# PICK UP LOCALLY ONLY - Have one or 2 stems of different difficult plants to trade



## CrownMan (Sep 12, 2005)

I have a couple stems of red Rotala Macrandra, downii, bylxa japonica and two versions of BroadLeaf and Narrow Leaf Ludwigias. I plan to have some Staurogyne low growth, Ludwigia Cuba, Limnophila Aromatica and some others soon. Especially lots of Crypts.

I you have an interesting trade, please pm me. All of the above plants only do well for me on CO2 and healthy amounts of macros and micros with moderate light.

I am slowly closing down 4 of my smaller tanks to purchase either a 75G or 65G Breeder tank to go with my two 40G breeders.

Let me know where the next meeting might be. I'm finally getting around better.

PICKUP ONLY


----------



## kimcadmus (Nov 23, 2008)

Hi Mike,

Glad to hear you are getting around. We have missed ya.
The next meeting will be at Fish Gallery in Dallas.

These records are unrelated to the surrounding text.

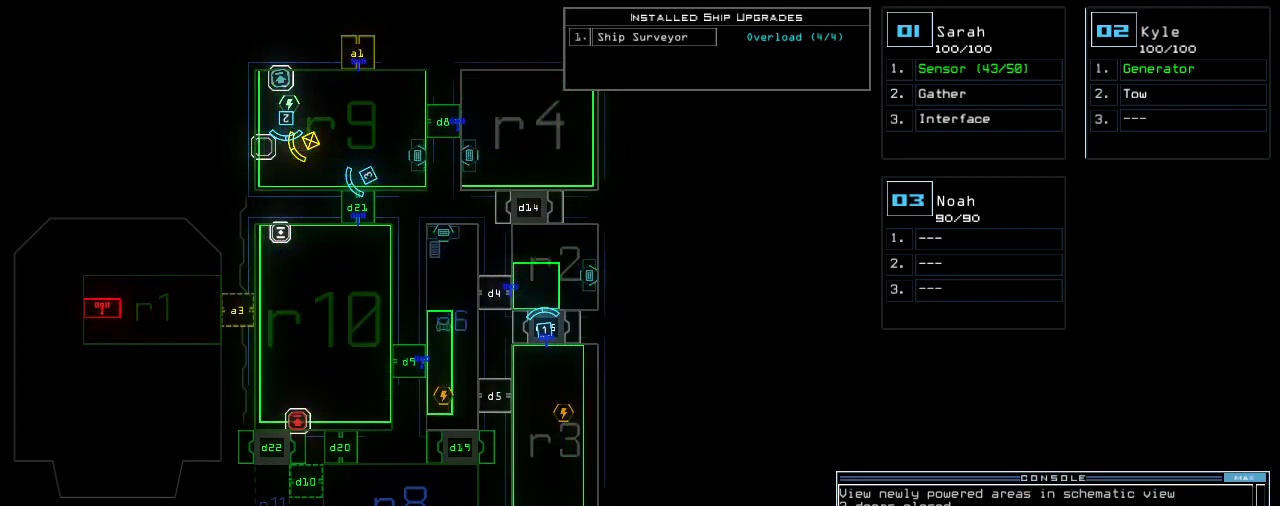
{"keys": [], "events": []}
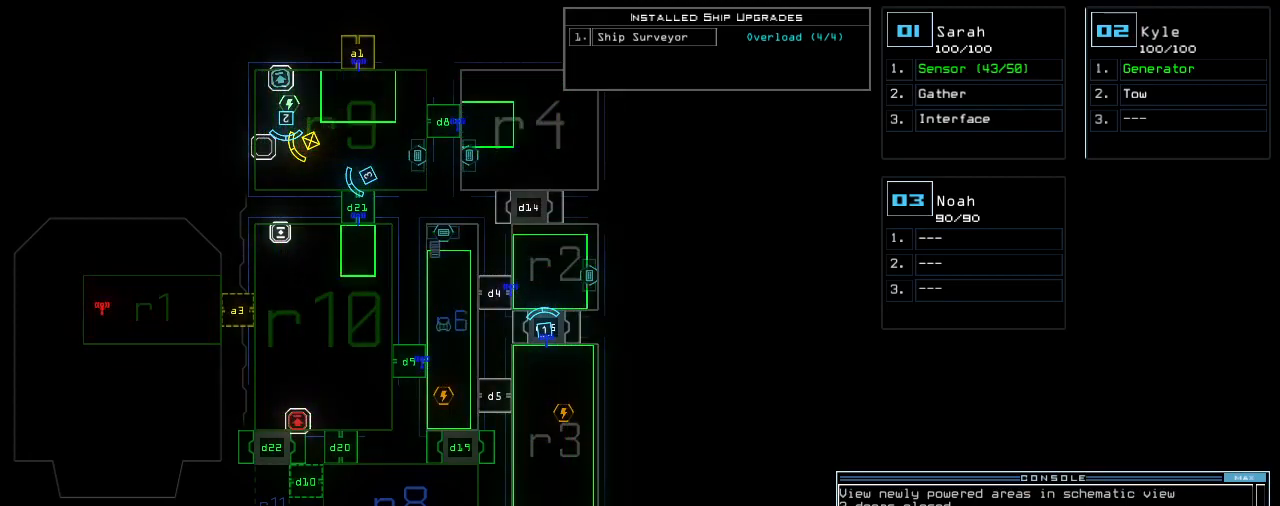
{"keys": [], "events": []}
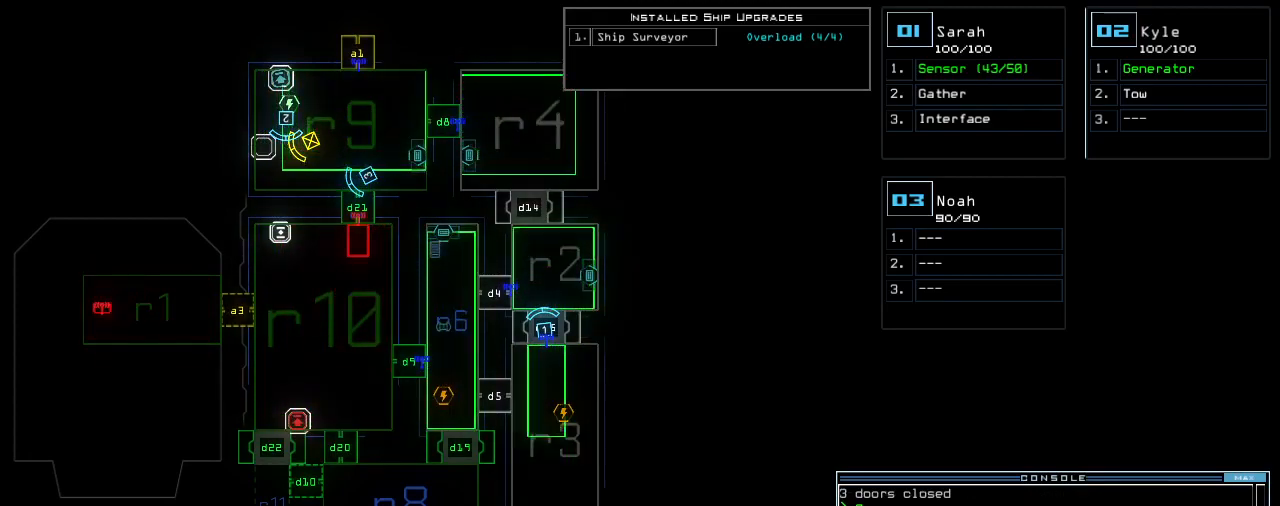
{"keys": [], "events": []}
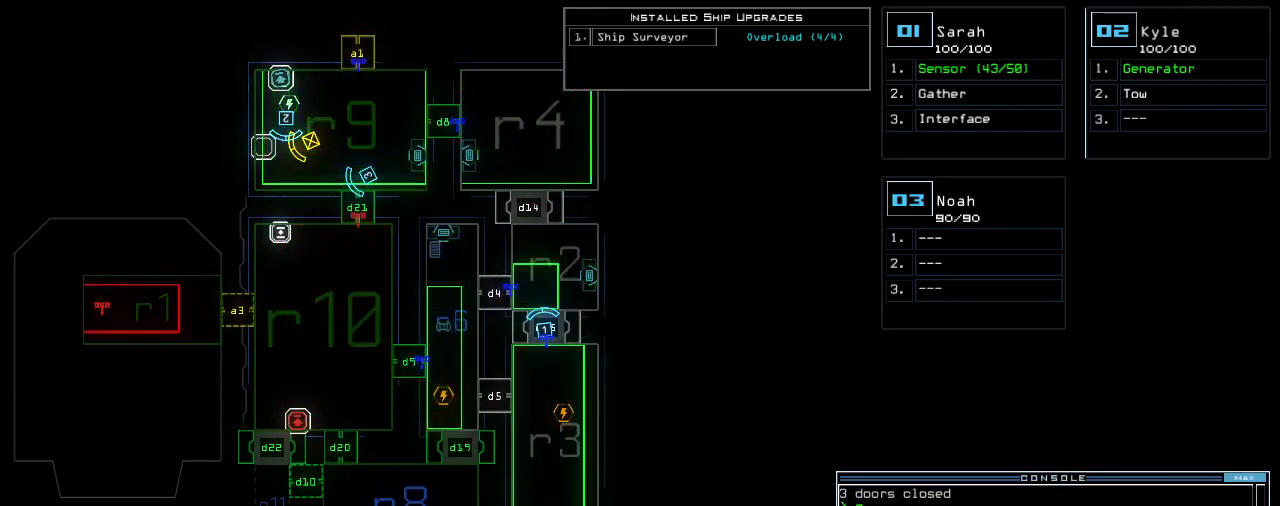
{"keys": ["d"], "events": [[440, "d", "down"]]}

Date: Sunday, February 19, 2012

Time: 1-3pm

Topic: "Fish for Planted Aquaria"

Location: Fish Gallery - Dallas
6955 Greenville Ave, Dallas, TX 75231

http://www.aquatic-plants.org/meetings.html

Not sure if I have anything you would want in trade. Let me know what you are looking for. I would be interested in some Tonina and L. cuba.


----------



## wwh2694 (Aug 15, 2008)

Hey Mike. Nice to hear from u again. Glad u can go around better. Sure i would like to pick some of those plants. I will be off on the 19 and probaby going to the meeting this time. PM sent. Thanks again mike.


----------



## digital_gods (Apr 23, 2010)

Hey Mike,

What are you looking for? I'm interested in Ludwigia Cuba. The last bunch you sent me got misplaced at the meeting. 

Regards,

Robert


----------



## Michael (Jul 20, 2010)

Todd, I've moved your post to the "plant and fish request" thread for the February meeting. More people will see it there.

Welcome to APC!


----------